Purpose:Because voiding cystourethrography(VCUG) is an invasive method, we studied whether VCUG could be postponed through evaluation of alternative non-invasive tests including renal ultrasonography and 99mTc-DMSA renal scan. Methods:We reviewed the medical records of 175 patients initially diagnosed with febrile urinary tract infection during the one year period of 1999, and compared 3-tests:renal ultrasongraphy, 99mTc-DMSA renal scan, and VCUG. Results:Renal ultrasonography didn't contribute to the prognostication of pyelonephritis(photopenic areas) or vesicoureteral reflux(VUR).
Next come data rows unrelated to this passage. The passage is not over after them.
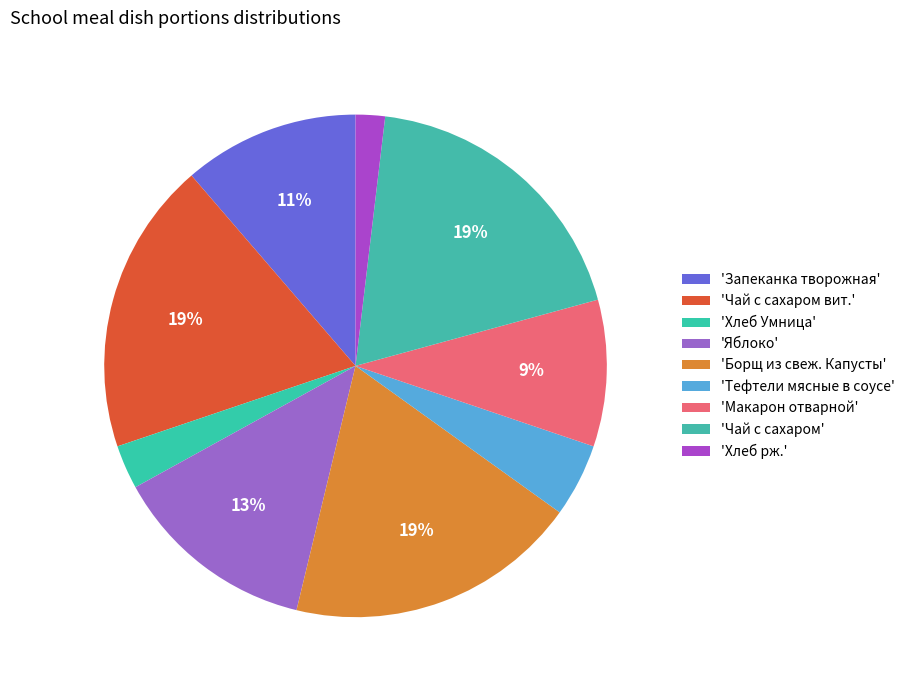

How many slices are in this pie chart?

9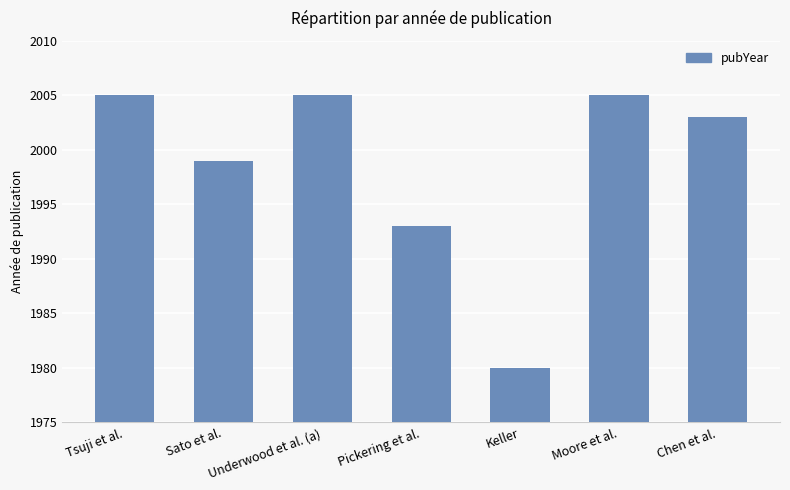

Where does the data first go above 2003?

Tsuji et al.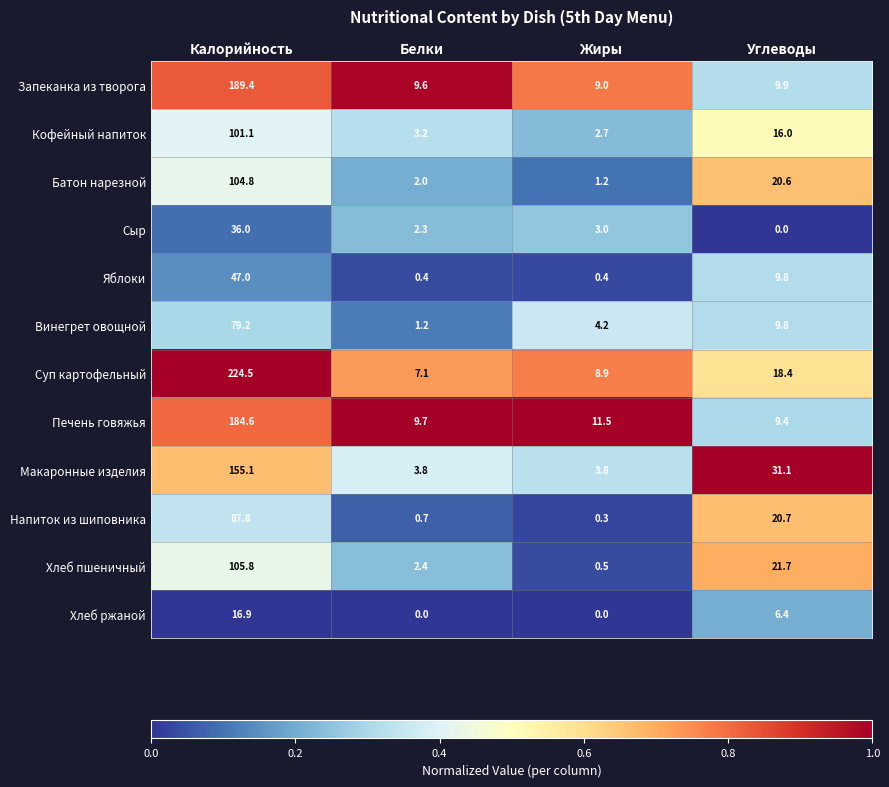

Where is Батон нарезной nearest to the value 53?

Углеводы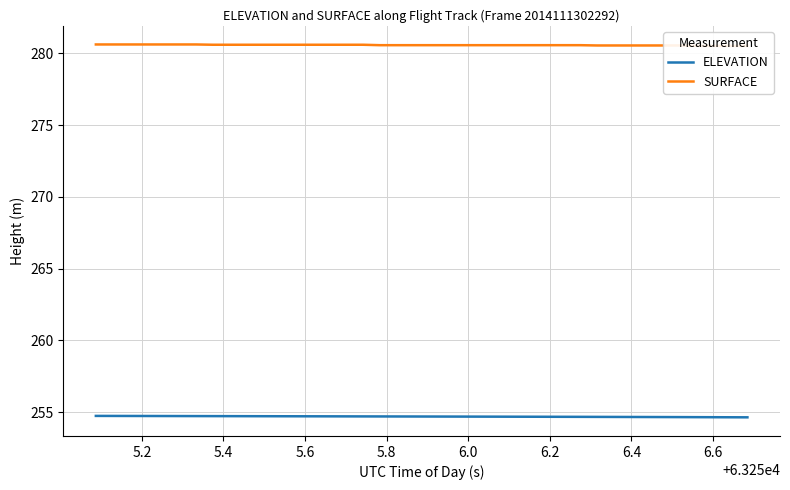

What is the difference between the maximum and second lowest values in the SURFACE series?

0.1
Presentation of photopenic areas in 99mTc-DMSA renal scan was related to VUR. If both findings of renal ultrasonography and 99mTc-DMSA renal scans were normal, this condition was closely related to normal results in VCUG. And if both examinations were abnormal, the condition was closely related to VUR. But this state could not always guarantee the normal result from VCUG because of low sensitivity in finding VUR. Conclusion:In cases in which acute phyelonephritis is demonstrated by 99mTc-DMSA renal scan, VCUG is required. In addition to this, if the conditions of hydronephrosis, vesicoureteral dilatation, increases of renal volume, and changes of echogenesity are shown by renal ultrasonography, VCUG should be performed. If a patient has difficulty undergoing VCUG, temporary postponement of VCUG can be taken into consideration, but only in cases where both examinations of renal ultrasonography and 99mTc-DMSA renal scan are normal. Nevertheless, close observation is be advised even in this case.